1 RPC 3.5(e) provides that “[a] lawyer shall not: . . . engage in conduct intended to disrupt a tribunal.” Tenn. Sup. Ct. R. 8, RPC 3.5(e). 2 RPC 8.2(a)(1) provides that “[a] lawyer shall not make a statement that the lawyer knows to be false or that is made with reckless disregard as to its truth or falsity concerning the qualifications or integrity of . . . a judge.” Tenn. Sup. Ct. R. 8, RPC 8.2(a)(1). 3 RPCs 8.4(a) and (d) provide that “[i]t is professional misconduct for a lawyer to: (a) violate or attempt to violate the Rules of Professional Conduct, knowingly assist or induce another to do so, or do so through the acts of another . . . [and] (d) engage in conduct that is prejudicial to the administration of justice.” Tenn. Sup. Ct. R. 8, RPC 8.4(a), (d). -2- The first motion, the Motion for Expanded Holiday Co-Parenting, included a statement that “[t]he Court repeatedly is confused or pretends that the burden of proof is on Defendant to show some change has occurred. The Court persistently articulates differing and nebulous standards for Defendant to transcend and then changes them when Defendant does.”

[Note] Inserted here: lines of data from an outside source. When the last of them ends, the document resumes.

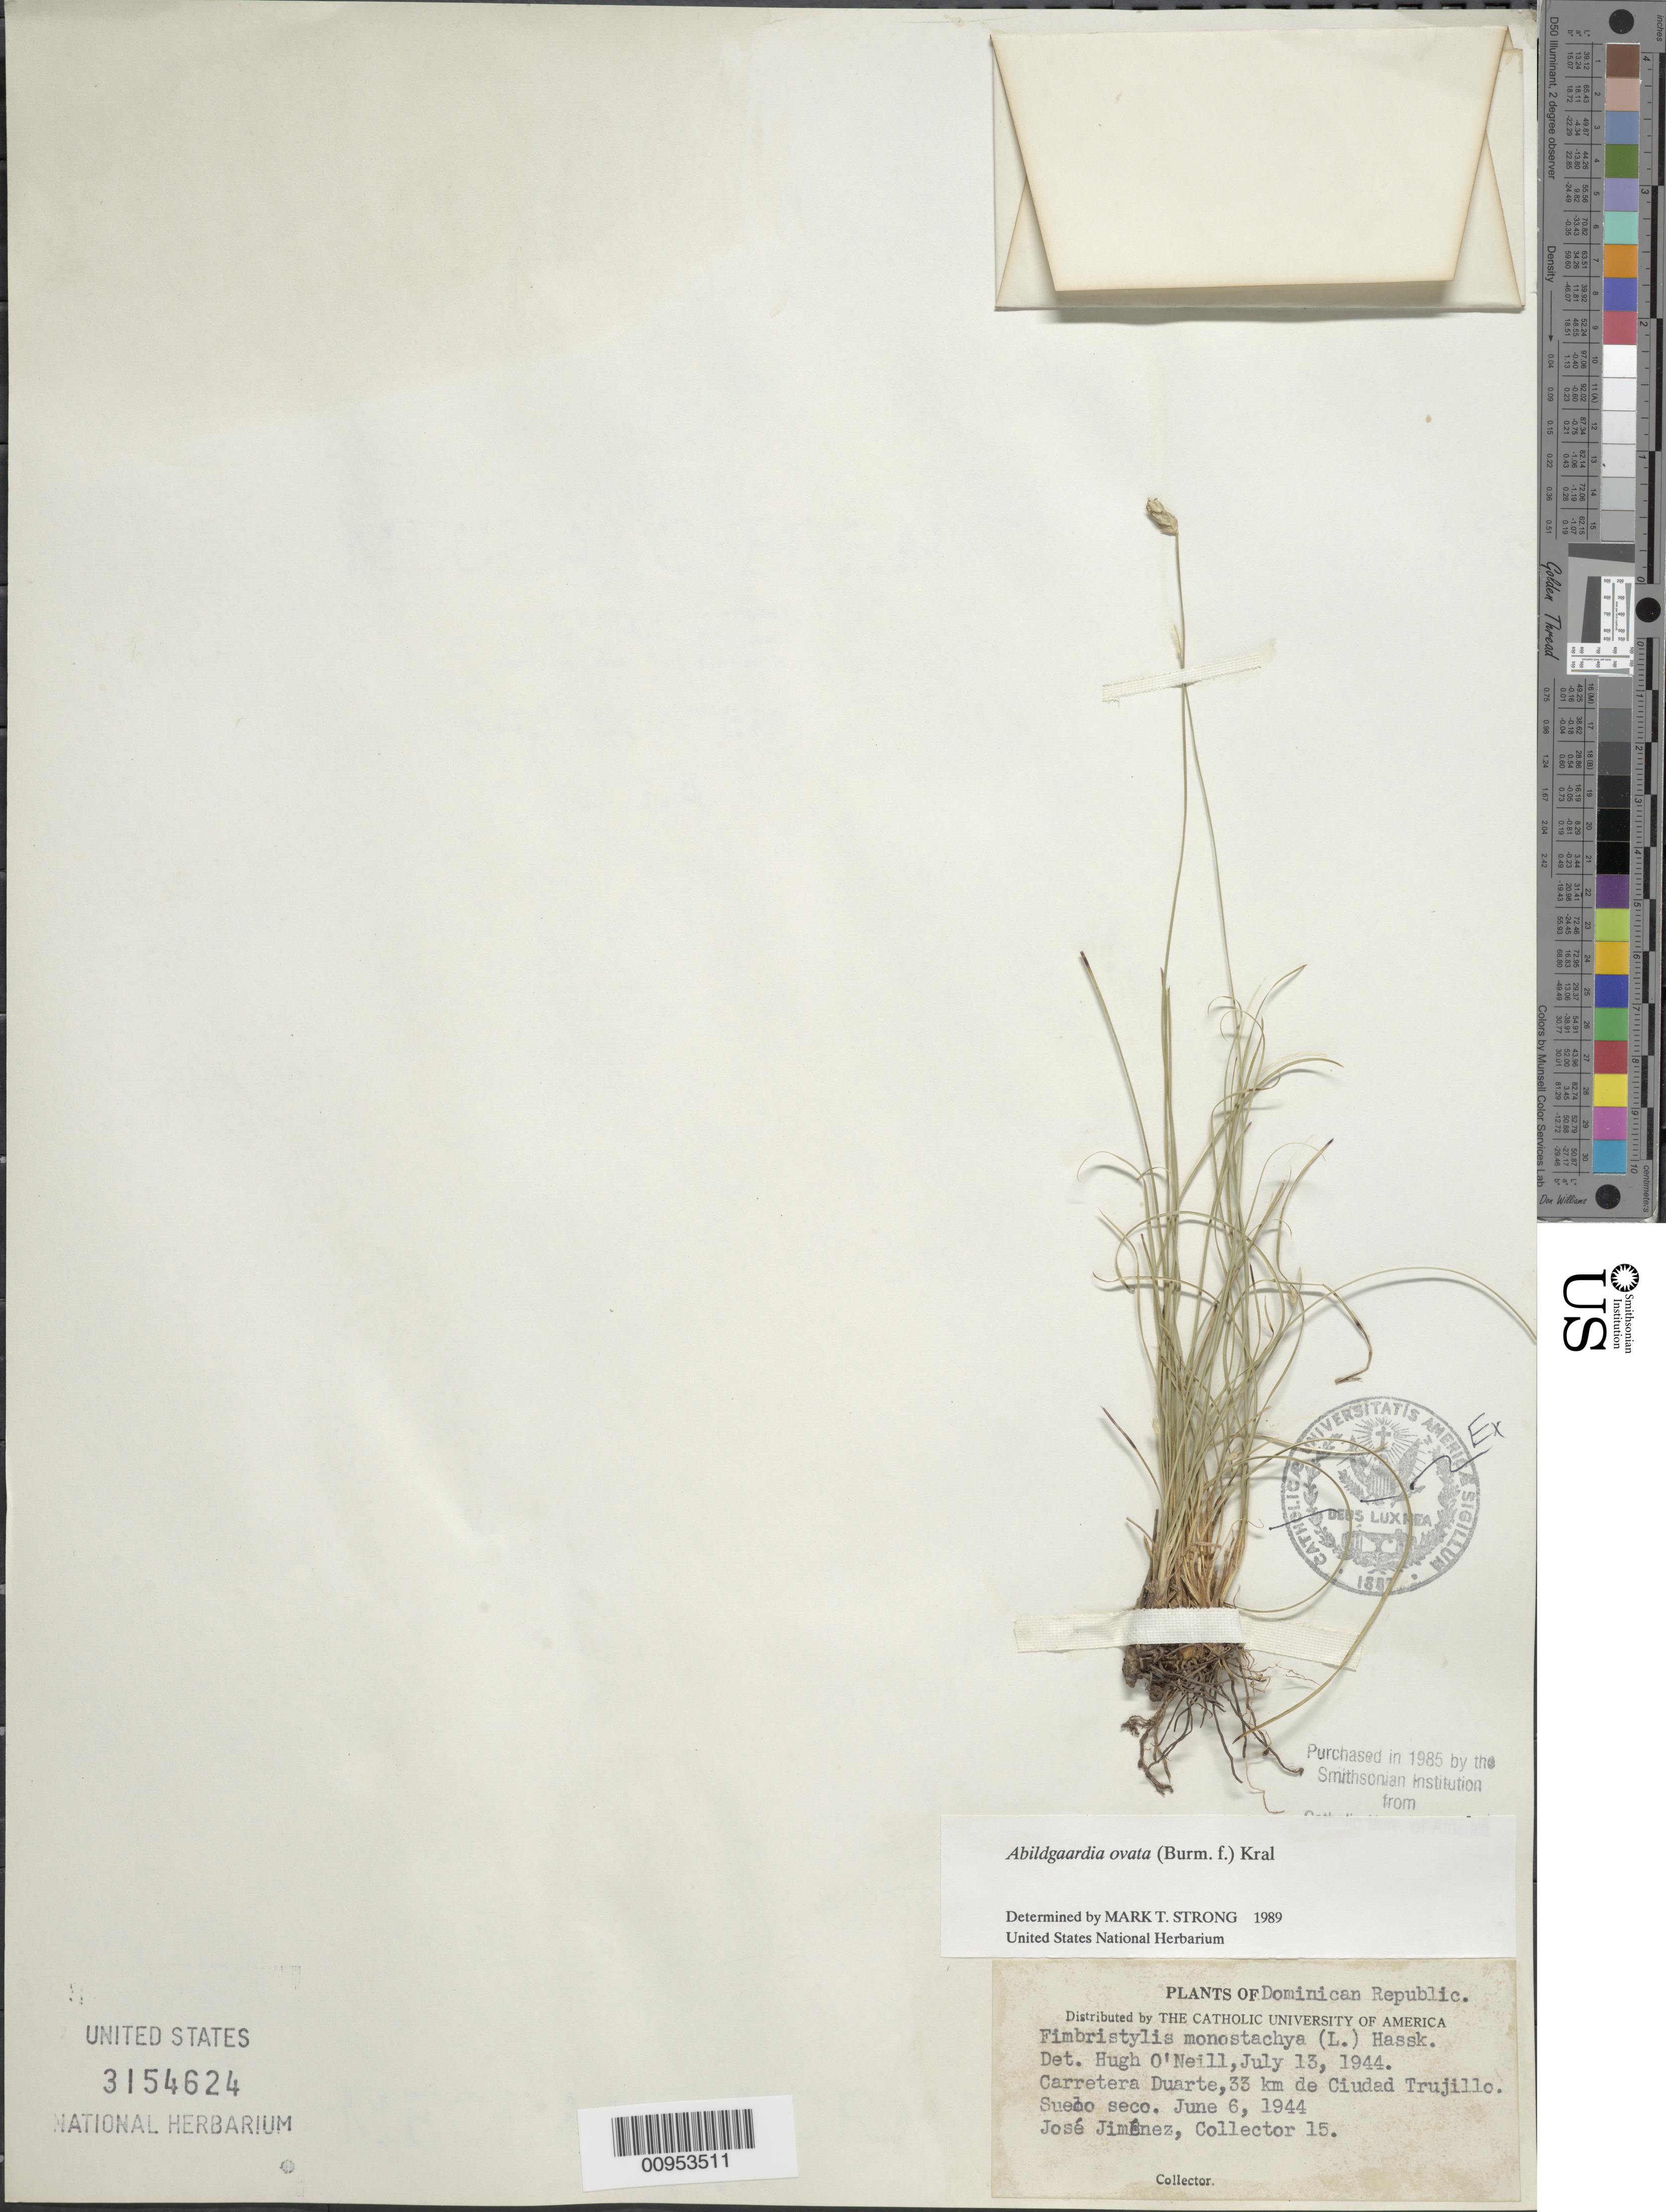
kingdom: Plantae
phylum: Tracheophyta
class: Liliopsida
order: Poales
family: Cyperaceae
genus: Abildgaardia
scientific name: Abildgaardia ovata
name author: (Burm. f.) Kral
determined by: Strong, M. T., (US), Smithsonian Institution - National Museum of Natural History (UNITED STATES)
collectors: J. J. Jiménez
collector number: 15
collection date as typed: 06 Jun 1944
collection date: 1944-06-06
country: Dominican Republic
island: Hispaniola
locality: Carretera Duarte, 33 km de Ciudad Trujillo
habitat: Suelo seco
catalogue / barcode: US 3154624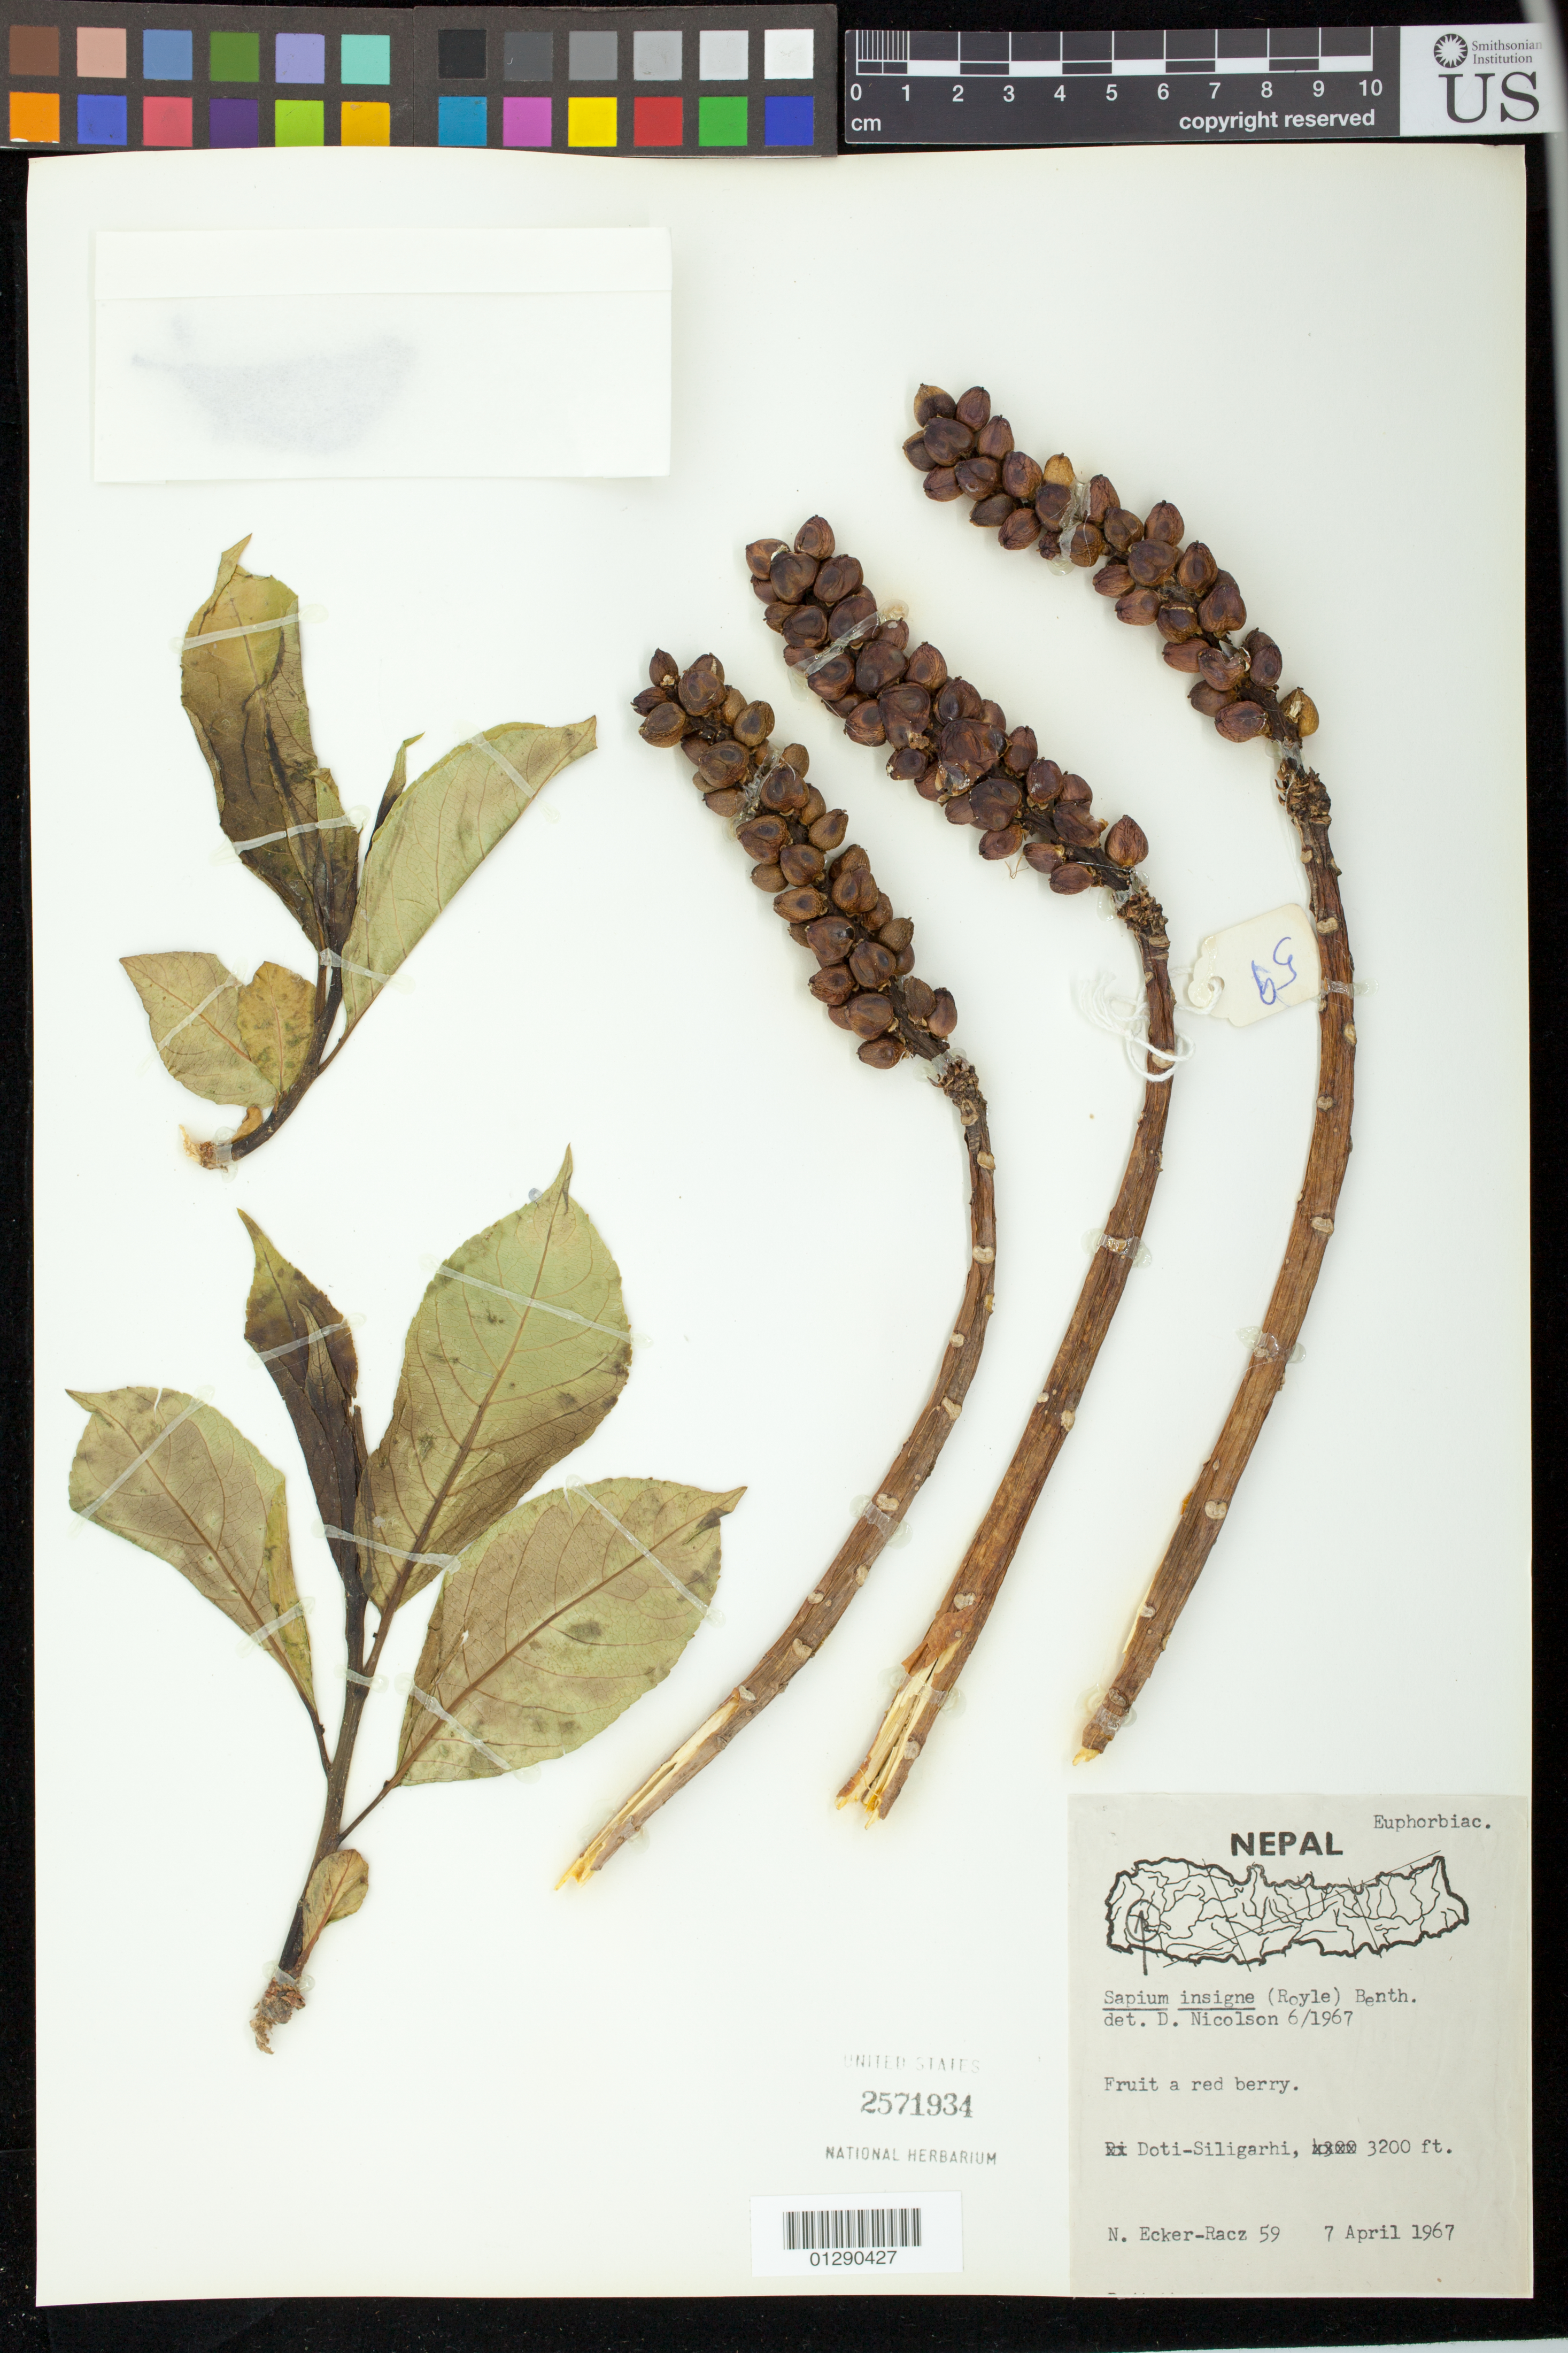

The second motion, the Motion to Strike Report of Dr. James Murray, contained the following statements:

The appearance, perhaps not the reality, but the appearance is the Court is deliberately stacking the record to assist its favored party, the Plaintiff.

The Court simply knows better than this as we all do and such an aberrant decision is evidence the Court has profound disdain for Defendant such the Court cannot see the best interests of [the minor child].

The third motion, the motion for interlocutory appeal, contained numerous insulting and inflammatory statements:

Plaintiff is holding [the minor child] hostage for money, which is child abuse, and the Court refuses to speak to this issue to any significant degree.

Further, rather than adopting the posture of a neutral Judge, the Court attempts to hijack the presentation of Defendant’s case, and, as discussed below, attempts to intimidate witnesses.

Will even the Court contend it has met the standard of “detachment” and “aloofness” that are part of the American rule?

Respectfully, it is straight up bizarre to use Rule 403 in a bench trial, and this is proof positive the Court has lost its way.

In these circumstances, it is not improper to describe this level of bizarreness in a case involving child welfare as a farce.

In these circumstances, any Judge thinking properly would insist on greater formality than normal, rather than chatting [Plaintiff] up about their mutual friend, “Gerald,” among other things.

At this point, a reasonable outside observer would find an appearance of bias or there would be grounds for disqualification for the appearance of a lack of competence if the Court knows no better than this. -3- It would appear to a reasonable outside observer the Court is simply playing a shell game with a child.

The Court yelled a denial at Dr. Brown of her recommendation [Plaintiff] undergo individual psychotherapy to achieve [the minor child’s] best interests.

This is such a loss of judgment a reasonable outside observer would find the proceedings to have the appearance of corruption.

The Court’s demeanor is so hostile as to preclude a fair trial.

A Judge that ignores inappropriate touching of a witness while testifying is a Judge who appears to be in the bag.

When a Court’s persistent demeanor is less in the nature of Learned Hand or Oliver Wendell Holmes and more Yosemite Sam, particularly in a matter involving child welfare, the Court cannot continue to preside and this Court ought to allow interlocutory appeal to determine if the appellate court can assist it is (sic) resolving this case.

Which of the three or four inconsistent stories the Court told about this is true?